Section 4.4 The following wording has been added:

Side effects related to spread of toxin distant from the site of administration have been reported (See section 4.8), which in some cases was associated with dysphagia, pneumonia and / or significant debility resulting in death very rarely.

Patients treated with therapeutic doses may experience exaggerated muscle weakness. Patients with underlying neurological disorders including swallowing difficulties are at increased risk of these side effects. The botulinum toxin product should be used under specialist supervision in these patients and should only be used if the benefit of treatment is considered to outweigh the risk.

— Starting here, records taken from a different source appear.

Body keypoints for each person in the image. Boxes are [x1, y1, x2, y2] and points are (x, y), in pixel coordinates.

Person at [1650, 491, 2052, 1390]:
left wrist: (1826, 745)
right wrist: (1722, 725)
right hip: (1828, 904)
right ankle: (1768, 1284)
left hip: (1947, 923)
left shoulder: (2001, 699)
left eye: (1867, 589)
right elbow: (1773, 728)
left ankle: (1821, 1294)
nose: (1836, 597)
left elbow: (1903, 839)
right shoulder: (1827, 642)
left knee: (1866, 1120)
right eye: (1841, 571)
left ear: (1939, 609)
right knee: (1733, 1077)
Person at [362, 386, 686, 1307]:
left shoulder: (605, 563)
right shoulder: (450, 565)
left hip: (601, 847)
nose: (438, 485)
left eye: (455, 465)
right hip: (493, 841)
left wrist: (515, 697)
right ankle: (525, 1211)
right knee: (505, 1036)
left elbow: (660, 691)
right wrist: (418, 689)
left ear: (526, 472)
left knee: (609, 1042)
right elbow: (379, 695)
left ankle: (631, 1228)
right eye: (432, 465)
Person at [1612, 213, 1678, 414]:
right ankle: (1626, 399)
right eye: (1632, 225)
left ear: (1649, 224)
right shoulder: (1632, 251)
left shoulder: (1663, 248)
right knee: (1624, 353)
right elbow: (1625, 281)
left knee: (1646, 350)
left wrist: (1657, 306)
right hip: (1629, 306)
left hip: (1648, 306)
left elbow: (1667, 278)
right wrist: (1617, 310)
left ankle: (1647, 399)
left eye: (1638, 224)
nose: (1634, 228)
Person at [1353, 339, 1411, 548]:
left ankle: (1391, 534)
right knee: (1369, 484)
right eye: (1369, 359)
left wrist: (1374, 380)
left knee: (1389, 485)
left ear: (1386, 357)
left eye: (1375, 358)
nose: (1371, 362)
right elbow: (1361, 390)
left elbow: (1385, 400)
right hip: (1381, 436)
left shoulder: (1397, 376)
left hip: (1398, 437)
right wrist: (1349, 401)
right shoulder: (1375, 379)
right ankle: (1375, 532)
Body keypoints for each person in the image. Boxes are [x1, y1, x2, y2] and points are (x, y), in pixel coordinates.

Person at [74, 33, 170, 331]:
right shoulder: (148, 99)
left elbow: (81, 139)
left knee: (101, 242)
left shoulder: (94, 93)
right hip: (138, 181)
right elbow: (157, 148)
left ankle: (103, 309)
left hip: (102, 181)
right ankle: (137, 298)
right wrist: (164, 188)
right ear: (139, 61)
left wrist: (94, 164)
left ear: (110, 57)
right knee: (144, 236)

Patients with a history of dysphagia and aspiration should be treated with extreme caution.

Patients and their care-givers must be warned of the necessity of immediate medical treatment in case of problems with swallowing, speech or respiratory disorders.

Section 4.8 The following wording has been added:

Side effects related to the spread of toxin distant from the site of administration have been reported (exaggerated muscle weakness, dysphagia, aspiration/aspiration pneumonia, with fatal outcome in some very rare cases). (See section 4.4).